§ Stored items:
Content starts
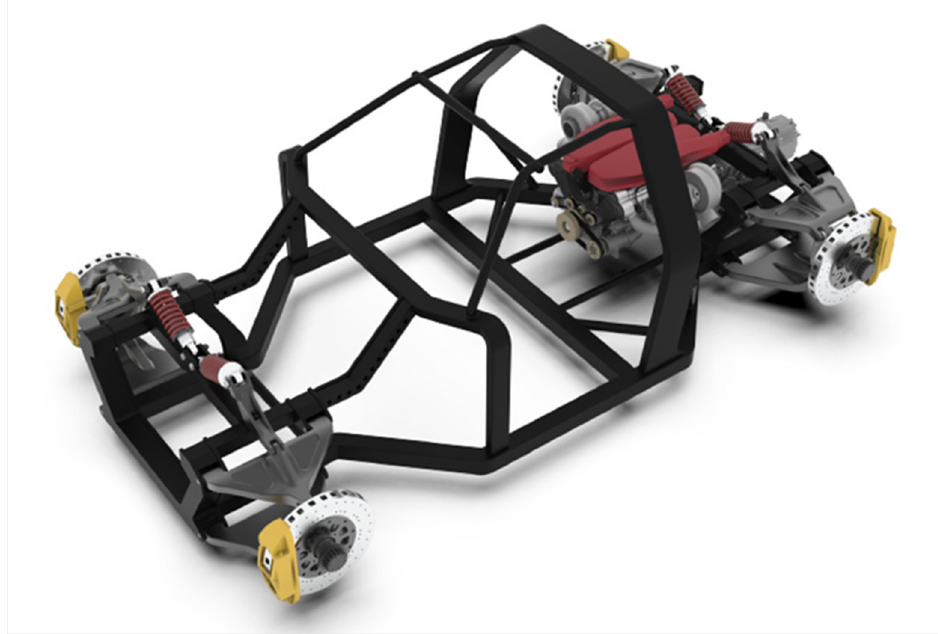
Figure 27. Rendered Chassis assembly.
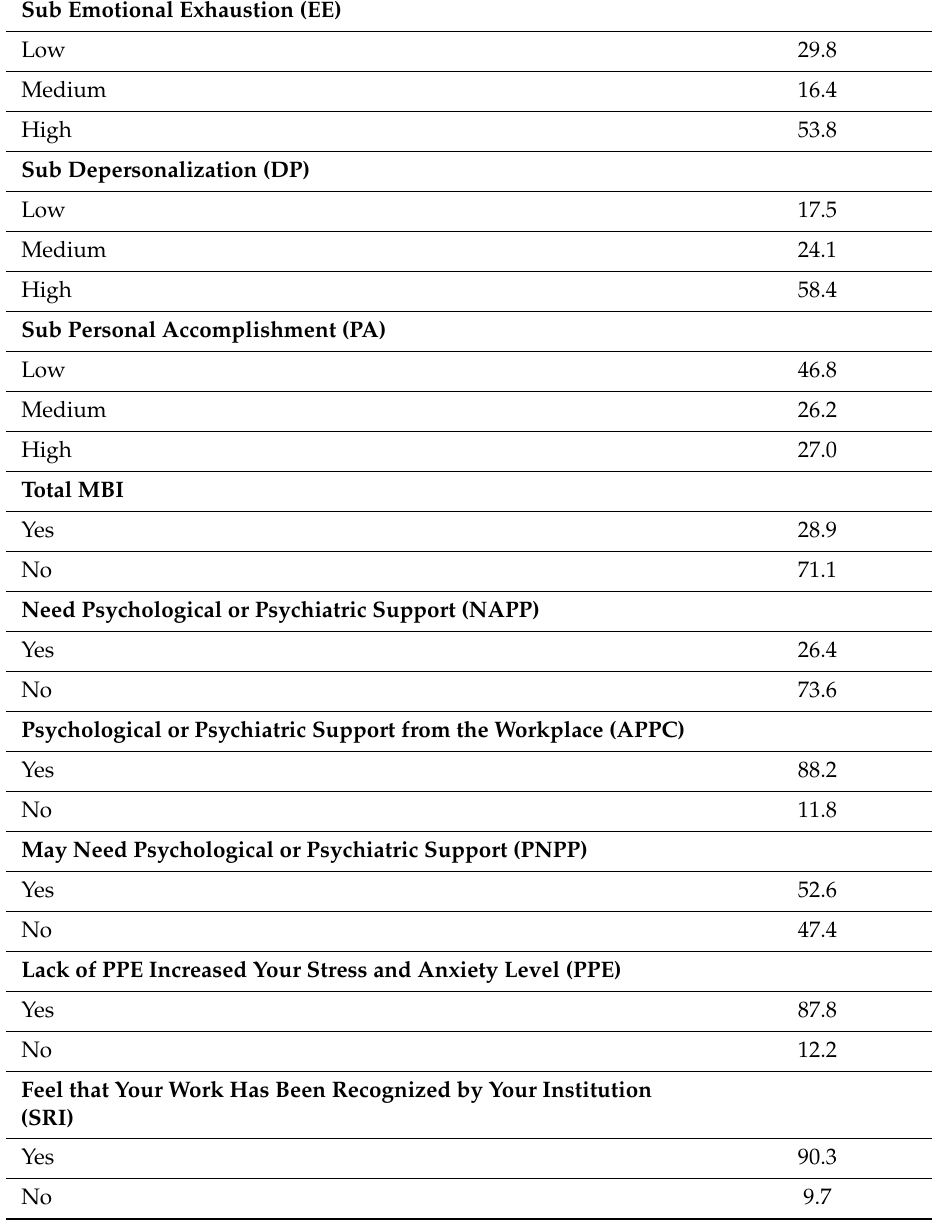
Table 2. Descriptive results of the independent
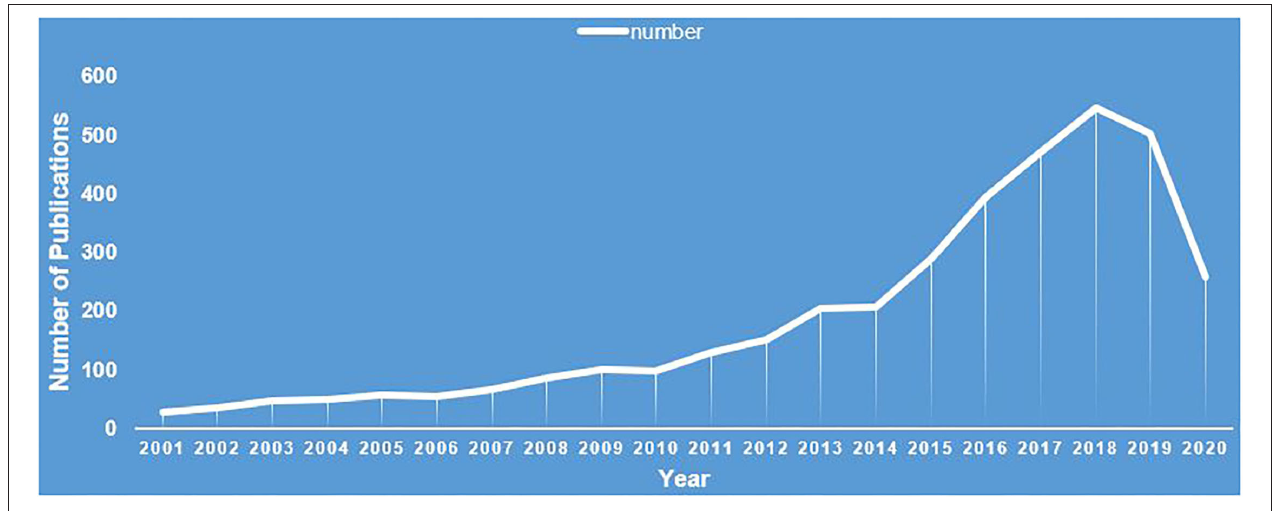
FIGURE 2 | Annual number of publications on complementary and alternative medicine for substance use disorders.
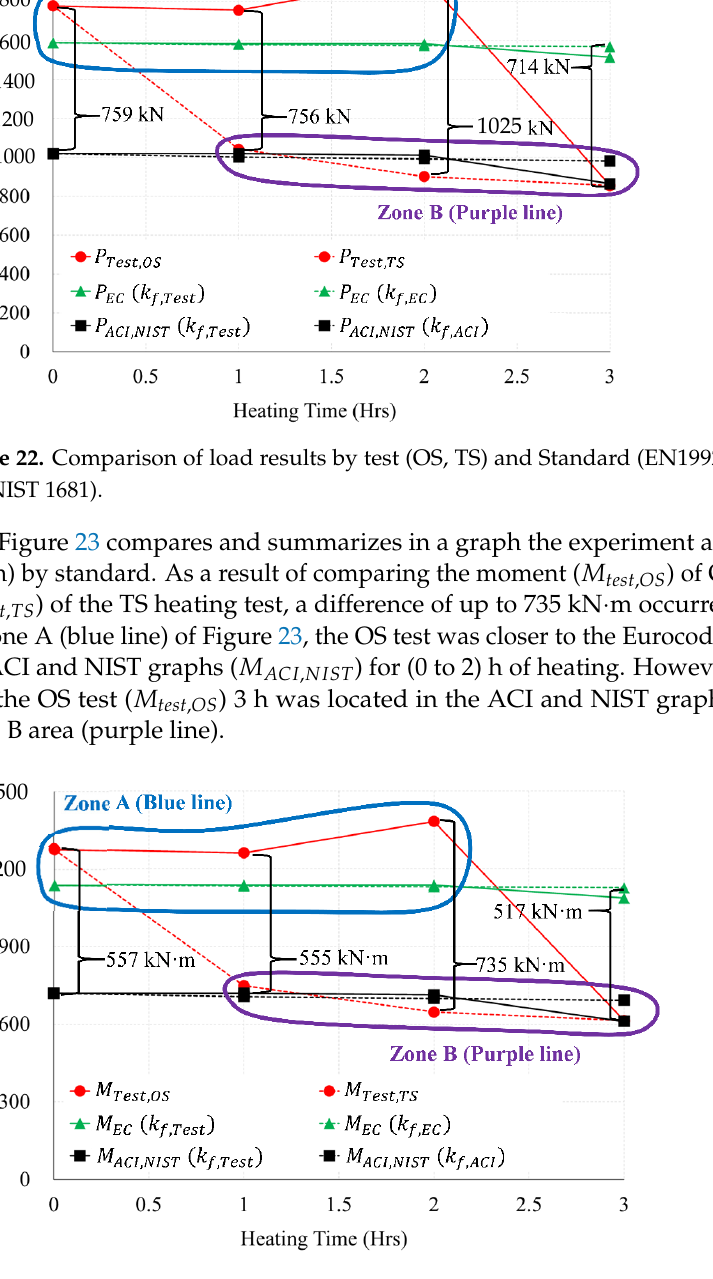
Figure 23. Comparison of moment results by test (OS, TS) and Standard (EN1992-1-2, ACI 216.1M-14 and NIST 1681).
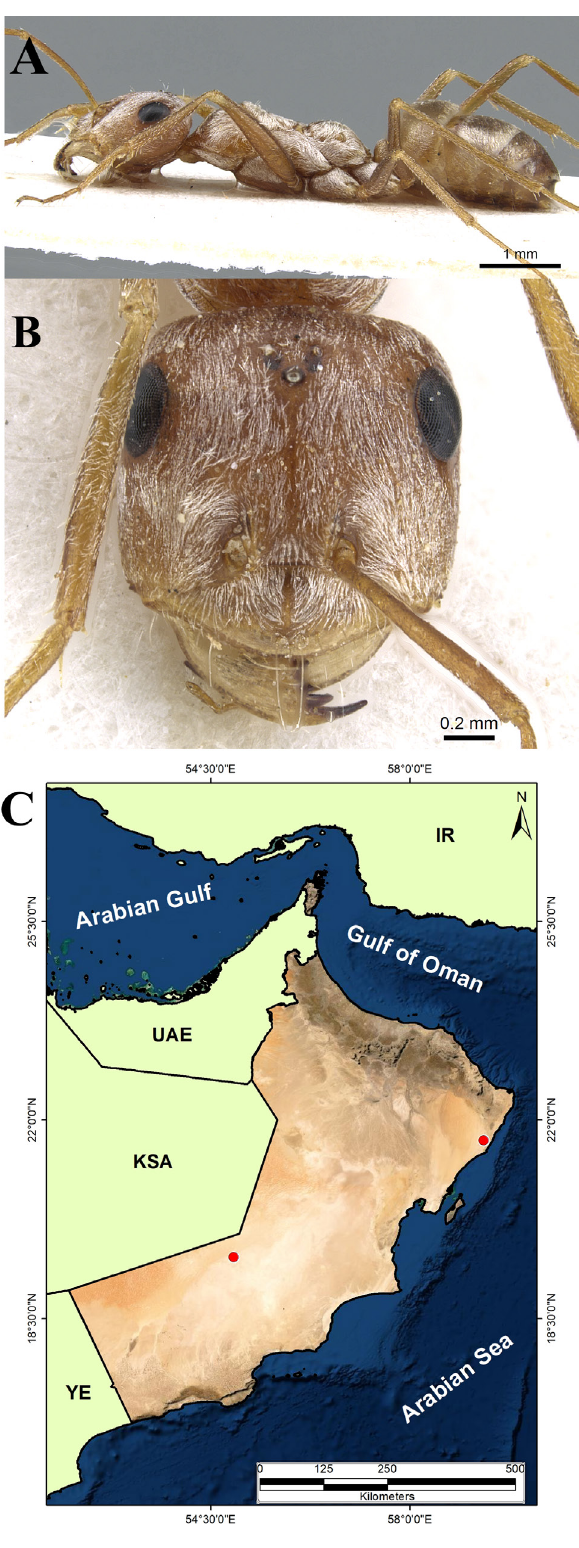
Fig. 13. Cataglyphis sabulosa Kugler, 1981, paratype, worker (CASENT0903289, AntWeb.org (Alexandra Westrich)). A . Body in profile. B . Head in full-face view. C . Distribution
Content ends
§ EXERCISE AIM:
Starting with the first line of the data above and ending with the line containing "Figure 23. Comparison", please restate every line exactly, leaving images out.

§ RESULT OF THE TASK:
Figure 27. Rendered Chassis assembly.
Table 2. Descriptive results of the independent
FIGURE 2 | Annual number of publications on complementary and alternative medicine for substance use disorders.
Figure 23. Comparison of moment results by test (OS, TS) and Standard (EN1992-1-2, ACI 216.1M-14 and NIST 1681).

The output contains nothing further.